Harbor Light
Harbor Light – 2015/11

Harbor Light – 2015/11

“Sought through prayer and meditation to improve our conscious contact with God as we understood Him, praying only for knowledge of His will for us and the power to carry that out.” Step Eleven is, hands down, my favorite step. But it certainly has not always been that way! My sobriety date is April 12, 2009. As of this writing, I have just under six and a half years sober.

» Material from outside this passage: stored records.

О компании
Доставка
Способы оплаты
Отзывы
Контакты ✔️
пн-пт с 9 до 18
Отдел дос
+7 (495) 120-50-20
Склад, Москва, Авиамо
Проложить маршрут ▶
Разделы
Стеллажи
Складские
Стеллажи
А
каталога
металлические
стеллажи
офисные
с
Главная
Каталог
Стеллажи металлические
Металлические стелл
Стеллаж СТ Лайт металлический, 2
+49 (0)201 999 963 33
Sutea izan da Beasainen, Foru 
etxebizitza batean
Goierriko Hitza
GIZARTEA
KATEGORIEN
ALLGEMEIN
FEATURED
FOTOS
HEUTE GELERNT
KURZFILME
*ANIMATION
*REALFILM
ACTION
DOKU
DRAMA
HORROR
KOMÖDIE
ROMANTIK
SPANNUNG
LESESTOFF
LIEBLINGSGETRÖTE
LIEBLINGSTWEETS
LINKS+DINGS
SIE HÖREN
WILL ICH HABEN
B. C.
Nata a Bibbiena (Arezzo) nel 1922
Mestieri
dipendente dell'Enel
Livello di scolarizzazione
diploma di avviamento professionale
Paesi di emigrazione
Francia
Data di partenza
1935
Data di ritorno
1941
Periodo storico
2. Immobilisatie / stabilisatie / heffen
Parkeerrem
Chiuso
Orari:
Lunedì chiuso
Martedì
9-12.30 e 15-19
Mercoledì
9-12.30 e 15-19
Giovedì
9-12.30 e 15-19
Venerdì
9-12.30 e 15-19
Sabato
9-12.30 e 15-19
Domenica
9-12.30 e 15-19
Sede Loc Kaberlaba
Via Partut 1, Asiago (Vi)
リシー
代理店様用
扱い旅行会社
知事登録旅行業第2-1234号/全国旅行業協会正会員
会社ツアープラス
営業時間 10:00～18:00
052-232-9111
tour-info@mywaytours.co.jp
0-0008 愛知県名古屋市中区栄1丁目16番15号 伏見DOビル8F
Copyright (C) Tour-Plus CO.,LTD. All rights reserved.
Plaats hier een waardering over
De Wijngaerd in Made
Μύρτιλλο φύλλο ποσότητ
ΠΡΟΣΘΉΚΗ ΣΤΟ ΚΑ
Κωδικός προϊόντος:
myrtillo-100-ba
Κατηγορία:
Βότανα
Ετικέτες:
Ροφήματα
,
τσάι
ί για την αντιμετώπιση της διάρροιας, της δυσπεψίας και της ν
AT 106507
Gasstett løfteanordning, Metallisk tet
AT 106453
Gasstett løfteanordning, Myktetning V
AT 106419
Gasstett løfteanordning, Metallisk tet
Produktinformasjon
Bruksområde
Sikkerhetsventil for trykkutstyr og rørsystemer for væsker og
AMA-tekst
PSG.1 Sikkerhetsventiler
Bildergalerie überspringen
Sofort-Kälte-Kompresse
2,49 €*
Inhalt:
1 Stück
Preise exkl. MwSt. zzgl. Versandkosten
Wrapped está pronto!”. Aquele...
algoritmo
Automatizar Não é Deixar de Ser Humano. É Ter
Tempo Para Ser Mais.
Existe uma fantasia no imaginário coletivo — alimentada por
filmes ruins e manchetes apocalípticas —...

My first meeting of Alcoholics Anonymous was in May of 1989. Do the math, you’ll figure out that it didn’t “take” the first time I “tried.” Or the second, third or fourth time (ad infinitum). You should know that I use the word “tried” loosely here. I had always considered myself an agnostic (if I had to consider myself anything at all), so from the moment I walked into my very first AA meeting and saw those twelve steps on the wall with the word “God” prominently represented in four of them (alluded to in two), the doors in my mind began to close. Opening and closing the meeting with a prayer? Yeah, that slammed those doors shut pretty tight! If I had to “get God” to get sober, I was in trouble. AA became nothing more than a place to go to collect a few chips to quiet the voices of those concerned for my welfare, and to “get well” physically in the bargain. I never in all those years read the book, looked closely at (let alone worked) the steps, or even considered getting a sponsor. I kept to myself and wasn’t there to make friends. I also never managed to put together more than a couple of years “dry” (you notice I didn’t say “sober”) before I’d go back out and start all over again. I never listened, so I never heard about the progression of our disease, and how each time we stopped and started we would pick up where we left off, only to spiral downward further each and every time, without exception. I didn’t realize this was happening to me until it did. Every “bottom” I experienced had a “trap door.”